Micron says substantial RAM shortages will persist into 2027 as the “AI experience” demands “essential” memory

The price of RAM is already skyrocketing with commercial memory for PC gaming becoming ridiculously expensive for the average consumer as more resources are handed over to power AI data centers. 

Unfortunately, the ongoing RAM shortage (for consumer hardware) is now expected to last well over a year with RAM manufacturer Micron confirming the lack of consumer memory will “persist beyond calendar 2026”.

Not only affecting consumer PC gaming but also smartphones, games consoles and every other form of computing device, the global RAM hogging by AI companies is expected to keep supply “substantially short” for the “foreseeable future”.

Micron CEO Sanjay Mehrotra, who recently made the decision to pull out of the consumer RAM hardware to sell exclusively to companies and AI data centres, revealed that the global shortage will last longer than was previously reported.

“Sustained and strong industry demand, along with supply constraints, are contributing to tight market conditions and we expect these conditions to persist beyond calendar 2026,” the Micron CEO said in a recent earnings call reported by Seeking Alpha

“Over the last few months, our customers’ AI data center buildout plans have driven a sharp increase in demand forecast for memory and storage,” they continued. “We believe that the aggregate industry supply will remain substantially short of the demand for the foreseeable future.”

The Micron CEO explained that consumers should “expect tightness to persist through and beyond calendar 2026”. They also said they “are disappointed to be unable to meet demand from our customers across all market segments” as they continue to supply AI datacenters. 

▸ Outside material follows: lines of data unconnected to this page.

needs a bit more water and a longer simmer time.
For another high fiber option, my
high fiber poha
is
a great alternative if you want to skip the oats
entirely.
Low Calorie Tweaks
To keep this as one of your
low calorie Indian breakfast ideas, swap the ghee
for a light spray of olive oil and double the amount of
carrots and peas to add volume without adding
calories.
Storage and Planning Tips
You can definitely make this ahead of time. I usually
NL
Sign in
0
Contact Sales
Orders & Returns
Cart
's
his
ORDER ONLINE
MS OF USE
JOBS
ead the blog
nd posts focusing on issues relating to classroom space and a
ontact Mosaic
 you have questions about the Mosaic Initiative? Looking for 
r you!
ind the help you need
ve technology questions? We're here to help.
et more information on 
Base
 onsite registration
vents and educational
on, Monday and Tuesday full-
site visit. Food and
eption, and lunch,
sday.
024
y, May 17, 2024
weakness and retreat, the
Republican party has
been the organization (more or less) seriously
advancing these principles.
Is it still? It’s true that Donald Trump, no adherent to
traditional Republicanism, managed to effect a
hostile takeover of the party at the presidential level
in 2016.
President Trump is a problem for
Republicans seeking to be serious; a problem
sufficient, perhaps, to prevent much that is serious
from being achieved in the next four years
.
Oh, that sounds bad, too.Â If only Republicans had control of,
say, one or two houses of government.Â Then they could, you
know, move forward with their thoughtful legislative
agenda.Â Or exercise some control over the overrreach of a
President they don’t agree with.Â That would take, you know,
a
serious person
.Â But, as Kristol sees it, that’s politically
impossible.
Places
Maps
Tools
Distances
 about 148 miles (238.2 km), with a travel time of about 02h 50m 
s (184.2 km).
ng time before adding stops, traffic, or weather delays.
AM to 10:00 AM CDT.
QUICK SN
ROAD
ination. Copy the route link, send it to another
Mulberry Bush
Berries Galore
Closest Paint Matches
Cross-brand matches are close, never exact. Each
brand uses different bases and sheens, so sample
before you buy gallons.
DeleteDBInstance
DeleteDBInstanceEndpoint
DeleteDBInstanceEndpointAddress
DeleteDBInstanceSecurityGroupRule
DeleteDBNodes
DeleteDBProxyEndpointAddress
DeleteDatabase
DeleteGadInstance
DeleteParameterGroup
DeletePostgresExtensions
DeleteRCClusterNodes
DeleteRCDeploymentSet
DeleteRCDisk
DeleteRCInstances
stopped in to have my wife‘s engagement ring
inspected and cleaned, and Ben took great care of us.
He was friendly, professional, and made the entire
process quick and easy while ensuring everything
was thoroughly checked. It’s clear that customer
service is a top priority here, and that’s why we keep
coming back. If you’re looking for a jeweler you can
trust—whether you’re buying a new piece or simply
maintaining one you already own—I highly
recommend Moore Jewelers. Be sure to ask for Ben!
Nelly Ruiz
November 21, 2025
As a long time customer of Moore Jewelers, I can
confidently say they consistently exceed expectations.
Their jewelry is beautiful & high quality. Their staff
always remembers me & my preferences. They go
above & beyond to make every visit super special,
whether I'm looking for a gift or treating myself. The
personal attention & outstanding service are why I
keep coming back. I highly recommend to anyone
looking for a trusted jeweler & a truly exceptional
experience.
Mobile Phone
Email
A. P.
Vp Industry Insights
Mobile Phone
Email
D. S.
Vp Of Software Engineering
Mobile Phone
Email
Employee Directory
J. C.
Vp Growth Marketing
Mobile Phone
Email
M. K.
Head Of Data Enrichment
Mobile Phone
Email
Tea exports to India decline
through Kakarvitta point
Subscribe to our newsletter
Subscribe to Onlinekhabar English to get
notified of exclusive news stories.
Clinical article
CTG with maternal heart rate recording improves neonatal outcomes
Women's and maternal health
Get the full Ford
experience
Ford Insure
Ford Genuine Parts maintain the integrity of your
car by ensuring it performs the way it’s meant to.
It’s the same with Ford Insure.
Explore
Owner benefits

In the same financials call, Micron reported a massive surge in profits of DRAM revenue with the company making $10.8 billion in revenue from DRAM sales.

While RAM prices and VRAM prices are surging, Micron’s report does hint that SSD prices shouldn’t be affected substantially for the time being. While AI datacenters do rely on large storage volumes as well, the company reports only a 22% surge in SSD shipments vs a 69% increase in shipments of HBM, GDDR and DDR chips. 

Nevertheless, the price hikes are here, and the jump in price for the average consumer is expected to be even more significant than the GPU price spikes during the short-lived crypto mining boom. All consumers can do is hope the AI bubble pops.